→ **Texto propuesto**
════════════════════

Mi hermano, muy de pasada, ha dicho que no, que dos de aquellos autores no tenían ningún otro libro traducido al castellano.
Por tanto, sólo quedaba dar cuerda al reloj, y esperar los acontecimientos. Todo, claro está, si RF no le hubiera estado haciendo confidencias a su hermana CF. Y si la misma RF, no me hubiera venido con el cuento de que su hermana le había dicho que ya sólo se dedicaba a los clásicos, que había abandonado las novedades. Así ha llamado a estos libros escrupulosamente seleccionados, como si hubiéramos pasado por el mostradorcillo de unos grandes almacenes y los hubiésemos elegido sólo por nuevos, y al buen tuntún.
Se habrá observado que hasta ahora, astutamente, no he dicho de qué libros se trata, tampoco R, la delatora, se había quedado con los nombres, eso formaba parte del proceso de cocción a fuego lento de C. Pero, puesto que ellas presentan esta estrategia de llevar una vida sin “novedades”, pues démosles un poco de envidia; he ahí la foto y…que  aproveche.



lunes, 9 de abril de 2012

Huellas.

════════════════════

→ **Comprueba tu comprensión**
- A) En el texto sobre las novedades, ¿qué comentó el hermano acerca de dos de aquellos autores?
- B) Resume en pocas líneas el párrafo del texto sobre las novedades que empieza por "Por tanto, sólo quedaba", sin perder sus datos principales.
- C) Prosigue el texto sobre las novedades a partir del punto en que termina.

════════════════════

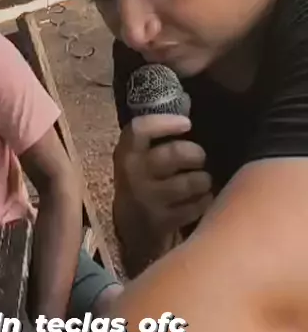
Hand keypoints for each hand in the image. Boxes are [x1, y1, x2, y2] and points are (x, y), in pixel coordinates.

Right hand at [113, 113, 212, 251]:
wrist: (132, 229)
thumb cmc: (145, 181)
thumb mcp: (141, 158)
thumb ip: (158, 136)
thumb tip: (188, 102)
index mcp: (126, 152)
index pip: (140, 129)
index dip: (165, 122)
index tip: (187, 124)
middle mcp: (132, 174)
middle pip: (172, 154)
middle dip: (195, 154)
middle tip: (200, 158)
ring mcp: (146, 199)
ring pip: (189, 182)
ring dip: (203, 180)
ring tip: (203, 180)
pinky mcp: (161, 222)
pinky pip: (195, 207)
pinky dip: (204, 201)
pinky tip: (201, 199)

════════════════════

→ **Respuestas del ejercicio**
- A) Que no tenían ningún otro libro traducido al castellano.

- B) Solo faltaba dar cuerda al reloj y esperar los acontecimientos, de no ser por las confidencias que RF le había hecho a su hermana CF. Además, RF contó que su hermana le había dicho que ya solo leía clásicos y que había abandonado las novedades. Con ese nombre se designó a unos libros escrupulosamente seleccionados, como si se hubieran elegido al buen tuntún, en el mostradorcillo de unos grandes almacenes, solo por ser nuevos.

- C)
Viernes Santo. Pocos días están más solitarios los campos que en viernes santo. Es una de esas fiestas mayores que a la gente le gusta ponerse ropa nueva y hacer vida de ciudad en la aldea.  He ido al olivar a las diez de la mañana, y el camino estaba limpio de señales de que nadie hubiera pasado todavía. La lluvia de anoche había borrado las huellas humanas y había dejado las suyas, unos regueros rojizos abiertos en el firme arenoso que cubre la superficie del camino. En las cuestas más pronunciadas, y aprovechando las rodadas de los tractores, el agua había trazado ya una profunda cárcava, donde las piedrecitas  lavadas brillaban al sol. Hacía frío. Se percibía en la punta de los dedos. Unos nublados ligeros  han largado velas sobre nuestras cabezas. Viajaban por un cielo  azul lechoso que no deslumbraba. Son muy de agradecer estas luces matizadas cuando nuestro oficio es mirar y mirar los árboles para encontrarles la forma, los fuertes contrastes de brillos y sombras camuflan un poco los volúmenes. Provenimos de unos viernes santos  sembrados por el clero de tradiciones adustas hasta rozar el ridículo, no silbar o convocar a los oficios religiosos tocando una carraca eran dos de ellas. Ahora todo eso ha acabado. Cuesta incluso recordar otros viernes santos, aunque creo que en la mayoría de ellos habré silbado. Este de hoy lo he afrontado con gran ligereza, podando  olivos con el serrucho largo, siempre a cierta distancia del árbol, sin fajarme,  abriendo  los huecos precisos y atemperando con limpios cortes el crecimiento desordenado de algunas ramas.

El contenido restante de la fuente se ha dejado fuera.